◆ Task requirements ◆
Your answer should be every line of the records that contains the word "wall", copied as it stands.

(Before-and-after object states)
================================

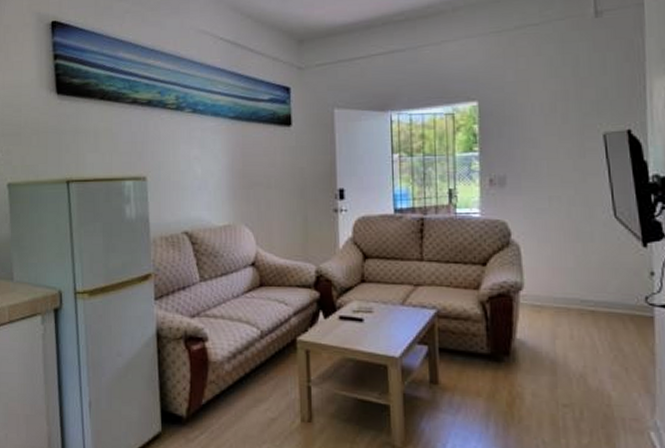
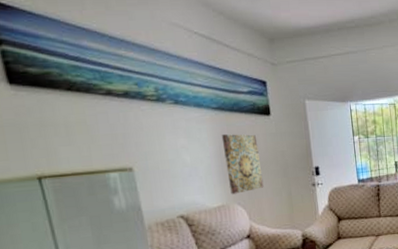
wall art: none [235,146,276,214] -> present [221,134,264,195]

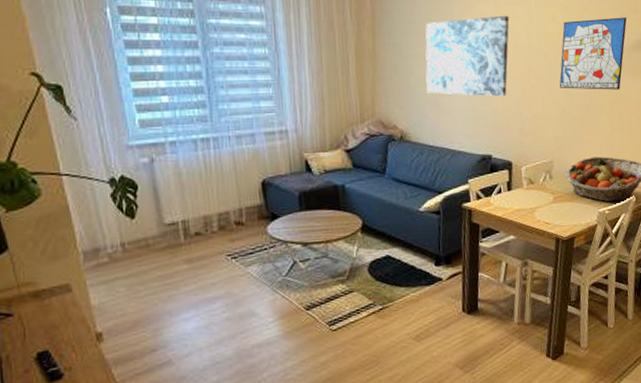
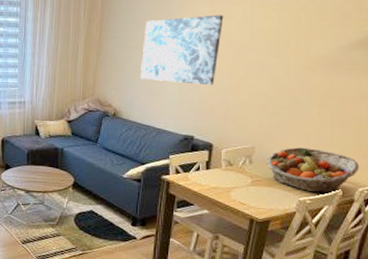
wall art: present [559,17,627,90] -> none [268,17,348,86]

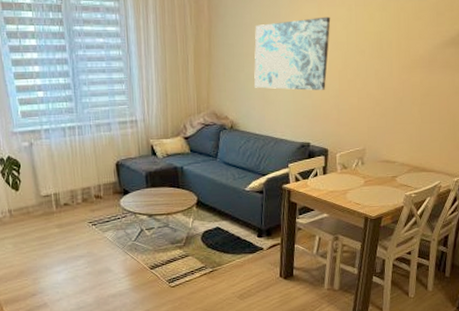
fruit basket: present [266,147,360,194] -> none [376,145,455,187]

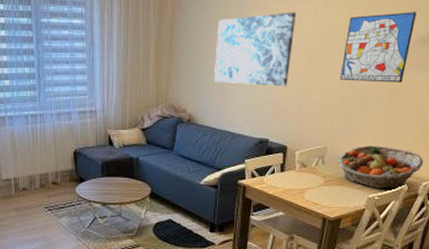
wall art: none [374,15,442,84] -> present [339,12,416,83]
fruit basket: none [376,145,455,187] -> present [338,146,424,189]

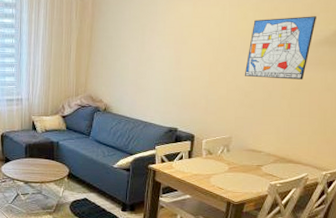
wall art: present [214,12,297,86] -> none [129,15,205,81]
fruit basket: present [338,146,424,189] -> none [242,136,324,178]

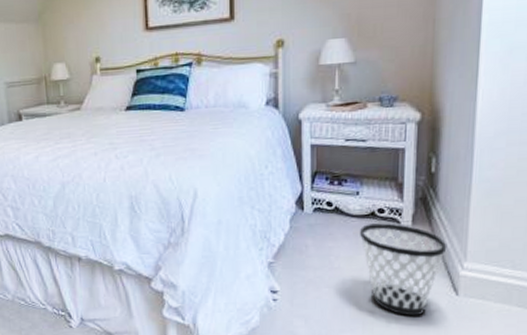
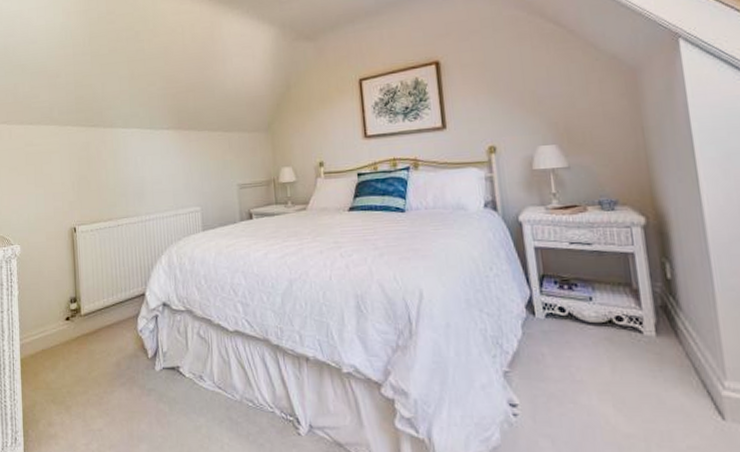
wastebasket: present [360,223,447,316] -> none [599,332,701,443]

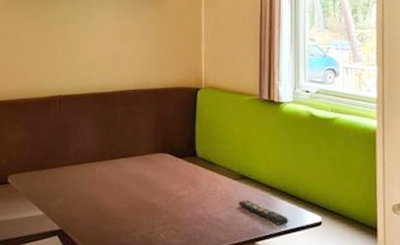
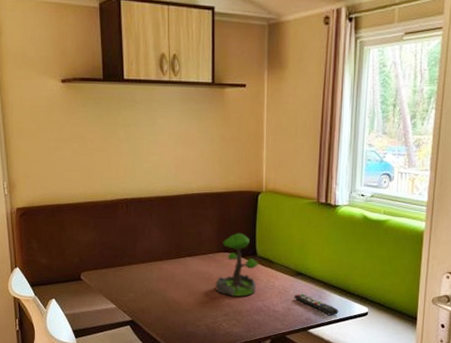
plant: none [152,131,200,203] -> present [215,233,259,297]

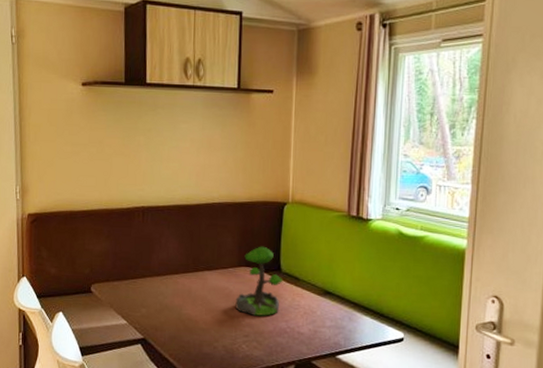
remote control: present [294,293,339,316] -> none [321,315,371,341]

================================

◆ Task result ◆
wall art: none [235,146,276,214] -> present [221,134,264,195]
wall art: present [559,17,627,90] -> none [268,17,348,86]
wall art: none [374,15,442,84] -> present [339,12,416,83]
wall art: present [214,12,297,86] -> none [129,15,205,81]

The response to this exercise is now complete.